Extracted entries below:

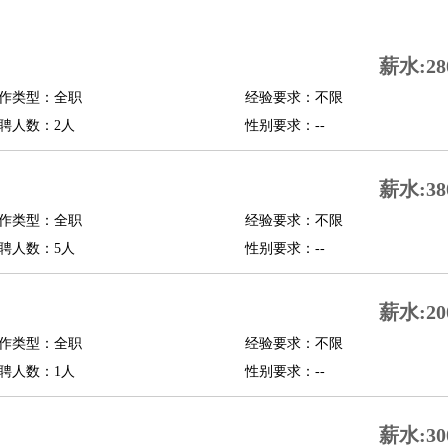
司机
驾校教练
带车司机
地铁司机
高铁司机
小车司机
快车司机
专车司机
薪水:28
度员
作类型：全职
经验要求：不限
报关员
买手
聘人数：2人
性别要求：--
精算师
契约管理
保险内勤
学徒
咖啡师
茶艺师
迎宾
薪水:38
理
酒店管家
导游
旅游顾问
签证专员
订票员
试睡师
作类型：全职
经验要求：不限
管理
店长
聘人数：5人
性别要求：--
美体师
美容顾问
美容助理
美容店长
宠物美容
薪水:20
场务
群众演员
音效师
灯光师
编剧
主播
程师
运维工程师
技术支持
硬件工程师
系统工程师
通信工程师
数据工程
作类型：全职
经验要求：不限
品经理
聘人数：1人
产品实习生
SEO
性别要求：--
师
送水工
家庭管家
薪水:30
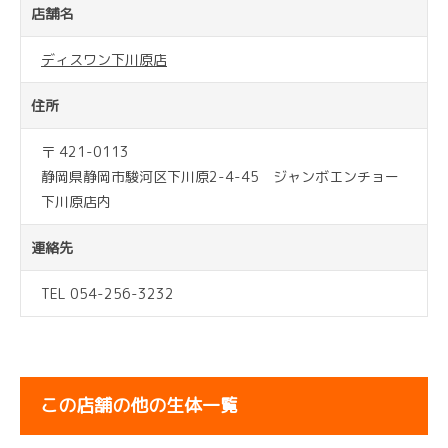
店舗名
ディスワン下川原店
住所
〒 421-0113
静岡県静岡市駿河区下川原2-4-45 ジャンボエンチョー
下川原店内
連絡先
TEL 054-256-3232
この店舗の他の生体一覧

End of Extracted entries.

What is expected:
Reproduce the text of every item above, line for line and unchanged, and leave the pictures out of your answer.

Exercise response:
司机
驾校教练
带车司机
地铁司机
高铁司机
小车司机
快车司机
专车司机
薪水:28
度员
作类型：全职
经验要求：不限
报关员
买手
聘人数：2人
性别要求：--
精算师
契约管理
保险内勤
学徒
咖啡师
茶艺师
迎宾
薪水:38
理
酒店管家
导游
旅游顾问
签证专员
订票员
试睡师
作类型：全职
经验要求：不限
管理
店长
聘人数：5人
性别要求：--
美体师
美容顾问
美容助理
美容店长
宠物美容
薪水:20
场务
群众演员
音效师
灯光师
编剧
主播
程师
运维工程师
技术支持
硬件工程师
系统工程师
通信工程师
数据工程
作类型：全职
经验要求：不限
品经理
聘人数：1人
产品实习生
SEO
性别要求：--
师
送水工
家庭管家
薪水:30
店舗名
ディスワン下川原店
住所
〒 421-0113
静岡県静岡市駿河区下川原2-4-45 ジャンボエンチョー
下川原店内
連絡先
TEL 054-256-3232
この店舗の他の生体一覧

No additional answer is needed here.